── ESTRATTO DELLA FONTE
Quello che si deve sollecitare a chiudere è, invece, un ospedale concepito all’antica. La sanità non è più, semplicisticamente, posti letto. Non è e non deve essere il pronto soccorso a dover sopperire alle carenze del territorio. Non è l’ospedale il luogo per “aggirare” le liste d’attesa e fare esami che se fossero realmente urgenti vedrebbero i medici di base chiamare il numero verde a loro riservato. Un ospedale non è più – e non doveva essere prima – un votificio.
────
── DATI REGISTRATI
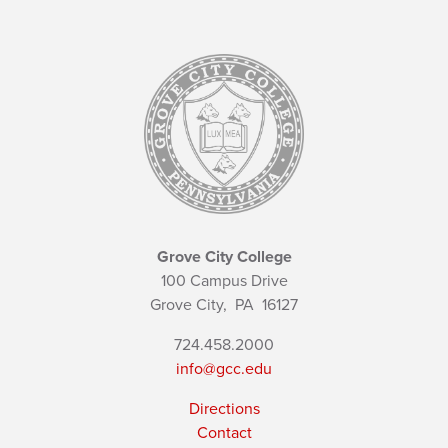
Grove City College
100 Campus Drive
Grove City,
PA
16127
724.458.2000
info@gcc.edu
Directions
Contact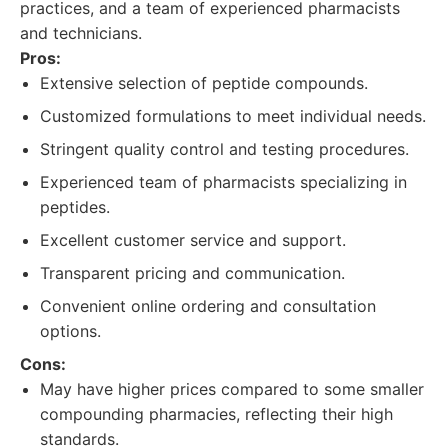
practices, and a team of experienced pharmacists
and technicians.
Pros:
Extensive selection of peptide compounds.
Customized formulations to meet individual needs.
Stringent quality control and testing procedures.
Experienced team of pharmacists specializing in
peptides.
Excellent customer service and support.
Transparent pricing and communication.
Convenient online ordering and consultation
options.
Cons:
May have higher prices compared to some smaller
compounding pharmacies, reflecting their high
standards.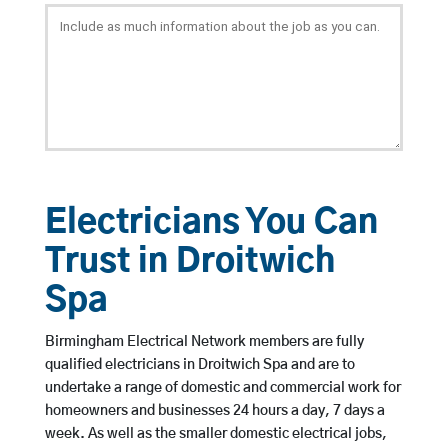
Electricians You Can
Trust in Droitwich
Spa
Birmingham Electrical Network members are fully
qualified electricians in Droitwich Spa and are to
undertake a range of domestic and commercial work for
homeowners and businesses 24 hours a day, 7 days a
week. As well as the smaller domestic electrical jobs,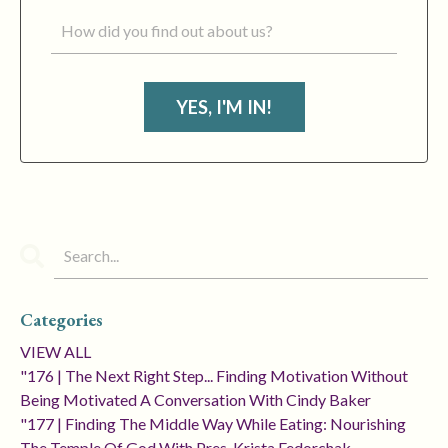
YES, I'M IN!
Categories
VIEW ALL
"176 | The Next Right Step... Finding Motivation Without
Being Motivated A Conversation With Cindy Baker
"177 | Finding The Middle Way While Eating: Nourishing
The Temple Of God With Pres. Krista Fedorchak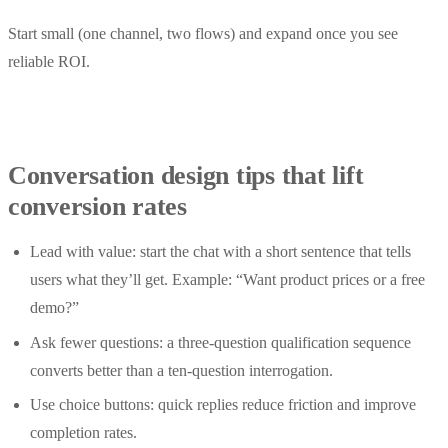
Start small (one channel, two flows) and expand once you see
reliable ROI.
Conversation design tips that lift
conversion rates
Lead with value: start the chat with a short sentence that tells
users what they’ll get. Example: “Want product prices or a free
demo?”
Ask fewer questions: a three-question qualification sequence
converts better than a ten-question interrogation.
Use choice buttons: quick replies reduce friction and improve
completion rates.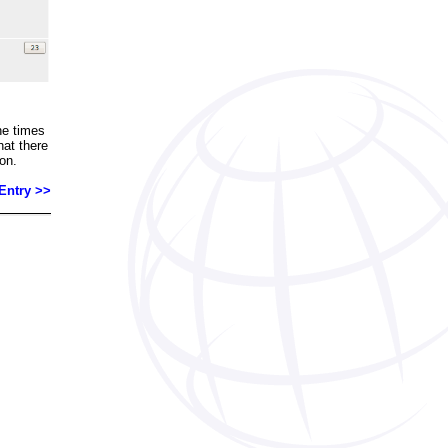
he times
that there
on.
Entry >>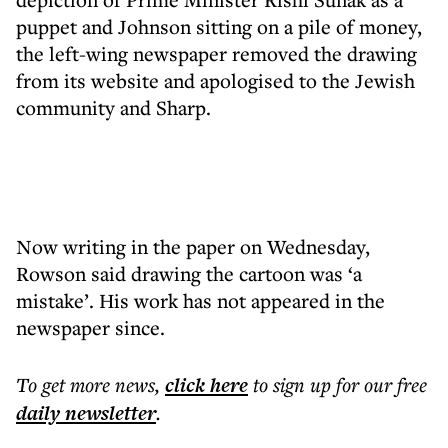
puppet and Johnson sitting on a pile of money,
the left-wing newspaper removed the drawing
from its website and apologised to the Jewish
community and Sharp.
Now writing in the paper on Wednesday,
Rowson said drawing the cartoon was ‘a
mistake’. His work has not appeared in the
newspaper since.
To get more
news
,
click here
to sign up for our free
daily
newsletter
.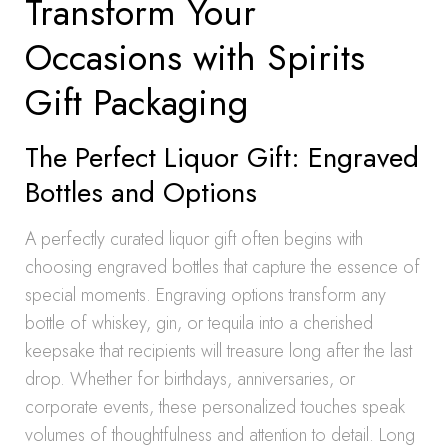
Transform Your
Occasions with Spirits
Gift Packaging
The Perfect Liquor Gift: Engraved
Bottles and Options
A perfectly curated liquor gift often begins with
choosing engraved bottles that capture the essence of
special moments. Engraving options transform any
bottle of whiskey, gin, or tequila into a cherished
keepsake that recipients will treasure long after the last
drop. Whether for birthdays, anniversaries, or
corporate events, these personalized touches speak
volumes of thoughtfulness and attention to detail. Long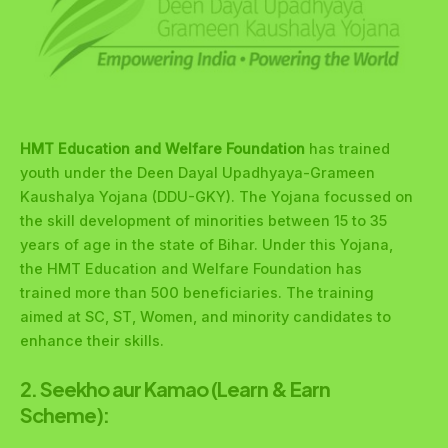
HMT Education and Welfare Foundation
has trained
youth under the Deen Dayal Upadhyaya-Grameen
Kaushalya Yojana (DDU-GKY). The Yojana focussed on
the skill development of minorities between 15 to 35
years of age in the state of Bihar. Under this Yojana,
the HMT Education and Welfare Foundation has
trained more than 500 beneficiaries. The training
aimed at SC, ST, Women, and minority candidates to
enhance their skills.
2. Seekho aur Kamao (Learn & Earn
Scheme):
────
#### ISTRUZIONI OPERATIVE:
Riporta l'intero estratto della fonte senza cambiare nulla.

#### LA TUA SOLUZIONE:
Quello che si deve sollecitare a chiudere è, invece, un ospedale concepito all’antica. La sanità non è più, semplicisticamente, posti letto. Non è e non deve essere il pronto soccorso a dover sopperire alle carenze del territorio. Non è l’ospedale il luogo per “aggirare” le liste d’attesa e fare esami che se fossero realmente urgenti vedrebbero i medici di base chiamare il numero verde a loro riservato. Un ospedale non è più – e non doveva essere prima – un votificio.